Foreign firms control sea transportation from Vietnam to the US and Europe, while Vietnamese businesses, which have a market share of 15-20 percent, mainly operate in the ASEAN and China markets, according to the Vietnam Competition Authority
Vietnam’s sea logistics sector is heavily dominated by foreign shipping companies because local firms lack the former’s expertise and financial strength, but dubious pricing practices are loading the dice against the latter, a new report says.
The report, prepared by the Vietnam Competition Authority under the Ministry of Industry and Trade on ten major economic sectors, says that as of 2011, foreign shipping companies accounted for 80-85 percent of Vietnam’s sea transportation market share.
In fact, it is telling that in Vietnam, where over 80 percent of goods are transported by sea locally and internationally, the market shares of local shipping lines halved in 2011 from 33 percent five years earlier, the report says.
Foreign firms have a total hold over sea transportation to America and Europe, while Vietnamese businesses with the market shares of 15-20 percent mainly operate in ASEAN and China markets, the report says.
It says most Vietnamese vessels are designed for local routes and their efficiencies are therefore low when operating on international routes.
Moreover, many local lines are currently sub-contracted by foreign shipping companies as part of the logistics process, like collecting and transferring containers.
Foreign competitors dominate in-country shipping routes as well, even though Vietnam’s laws give local firms an advantage, the report says, citing a regulation which stipulates that local companies should receive priority for in-country transportation.
Handicapped by their poor capabilities, Vietnamese companies have given up significant chunks of the local shipping business, the report says, noting that 14 foreign companies have been licensed for shipping goods locally.
The report alleges that foreign shipping companies are possibly using price fixing tricks to offer low prices for international transportation to Vietnamese businesses in a bid to crush local competition.
It says the prices they offer sometimes are even lower than domestic shipping charges.
For instance, foreign shipping firms charge shipping US$30-50, or even $10 to ship a 40-feet container from Vietnam to Singapore, while shipping the same volume container from Hai Phong to HCMC costs VND1.3 million ($61.79), despite the shorter distance for the latter route.
However, foreign lines would ask for many additional surcharges later, including “unreasonable” fees like repairs of container lids, even though these should be included in depreciation costs of the transporters, the report says.
Furthermore, Vietnamese businesses usually buy and sell goods under CIF (cost, insurance, and freight) and FOB (free on board) agreements respectively; and in both cases, transportation choices are made by foreign partners.
So, local companies have no choice but to pay surcharges demanded by transporters to get their goods shipped at the earliest possible, the report says.
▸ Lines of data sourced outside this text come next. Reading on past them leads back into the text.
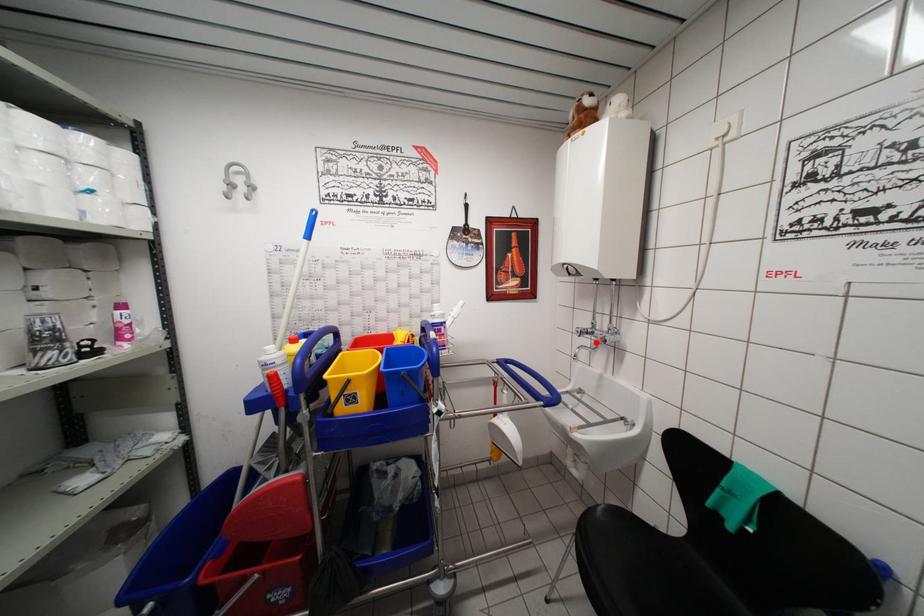
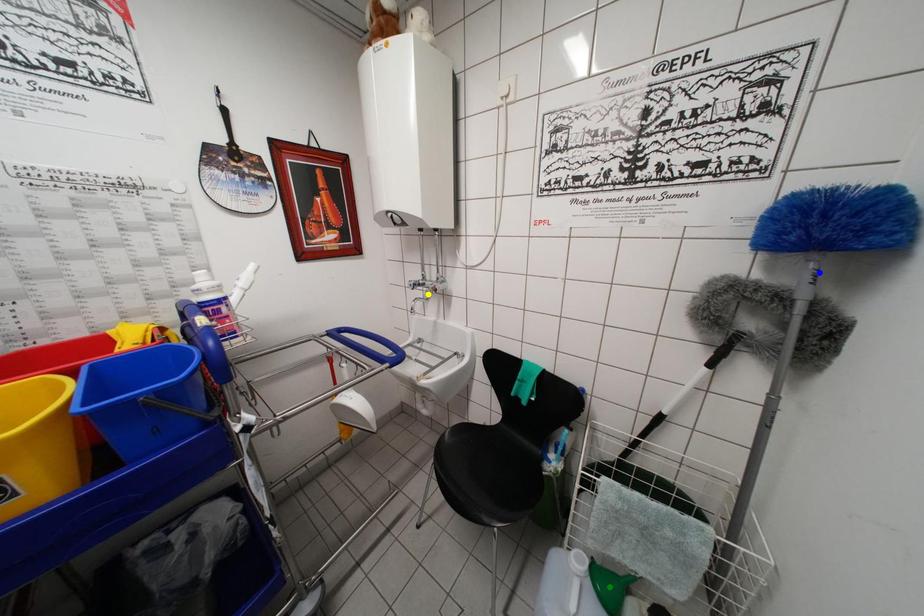
Question: I am providing you with two images of the same scene from different viewpoints. A red point is marked on the first image. You are given multiple points on the second image. Which point in image 2 is actually the same real-world point as the red point in image 1?

Choices:
 (A) blue point
 (B) yellow point
 (C) green point

Answer: (B)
However, authorities cannot detect pricing violations by foreign transporters easily because, by law, price fixing is only prohibited when involved companies hold a total of more than 30 percent of the market share. It is not “an easy task” for authorities to identify the market shares of foreign companies, the report says.
On the other hand, local transporters do fail to offer competitive prices, they add.
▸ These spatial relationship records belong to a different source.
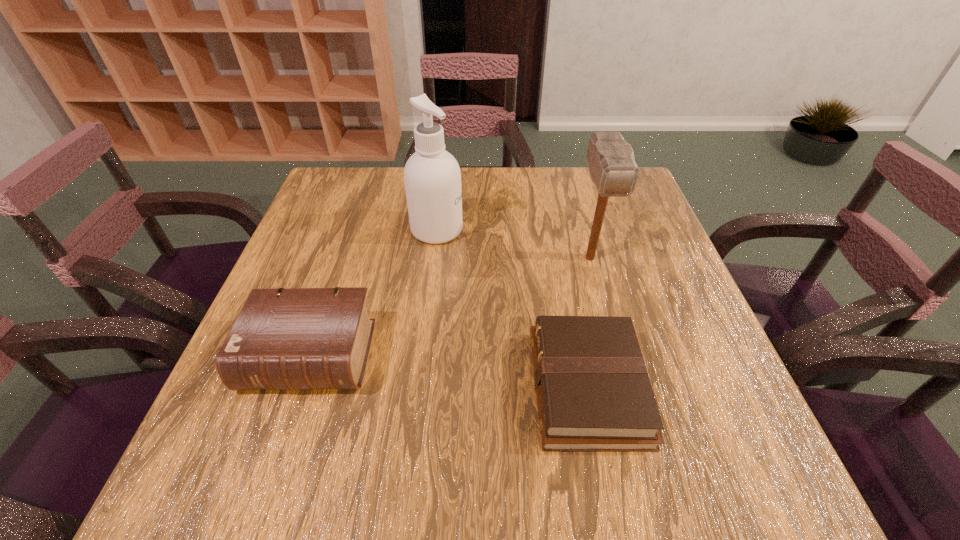
I want to click on cleansing agent, so click(x=432, y=177).

Find the location of a particular element. This screenshot has height=540, width=960. the third shortest object is located at coordinates (612, 166).

This screenshot has height=540, width=960. Find the location of `the taller Bible`. the taller Bible is located at coordinates (289, 338).

The image size is (960, 540). In order to click on the leftmost object in this screenshot , I will do `click(289, 338)`.

The image size is (960, 540). Find the location of `the shortest object`. the shortest object is located at coordinates (593, 391).

You are a GUI agent. You are given a task and a screenshot of the screen. Output one action in this format:
    pyautogui.click(x=<x>, y=<y>)
    Task: Click on the right Bible
    The height and width of the screenshot is (540, 960).
    Given the screenshot: What is the action you would take?
    [593, 391]

Find the location of a particular element. The image size is (960, 540). vacant space located on the front label of the cleansing agent is located at coordinates (522, 230).

You are a GUI agent. You are given a task and a screenshot of the screen. Output one action in this format:
    pyautogui.click(x=<x>, y=<y>)
    Task: Click on the vacant position located on the striking face of the mallet
    
    Given the screenshot: What is the action you would take?
    pyautogui.click(x=609, y=327)

Locate an element on the screen. The width and height of the screenshot is (960, 540). free space located on the spine side of the second shortest object is located at coordinates (261, 500).

Locate an element on the screen. This screenshot has height=540, width=960. vacant space located on the spine side of the right Bible is located at coordinates (417, 387).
The Vietnam Ship Owners Association says local businesses currently charge the same prices as other countries in Southeast Asia for bulk cargo transportation, but for shipping containers, their prices are between 20 and 30 percent higher.
For example, shipping a container from the northern city of Hai Phong and Ho Chi Minh City to the US would cost more than that from Thailand, by $450-500 each if they are dry cargo, and by up to $750 each if they are frozen cargo.
Explaining the high prices, the association said it was because no port in Vietnam can allow big capacity vessels to dock and receive containers directly.
All Vietnamese imports and exports to the US and the Europe, therefore, have to be routed through Hong Kong, Singapore, Malaysia or even Thailand where the cargo can be loaded onto big vessels.
In the end, local businesses have to pay more fees to feeders – ships that collect and transport containers to the foreign transfer ports, according to the association, and they have to pay loading and storage fees as well.
Statistics from the Vietnam Maritime Administration show that as of 2011, Vietnam had 1,691 ships whose total weight ranked 60th out of 152 countries in the world, and fourth out of ten ASEAN countries that have national flag carrying fleets.
But, only 450 Vietnamese ships with a total weight of nearly two million tons operate on international routes, the administration said.
Vietnamese ships transported some 96 million tons of cargo last year, an increase of eight percent, of which international transportation accounted were more than 66 million tons, up 6.15 percent year on year, according to the administration.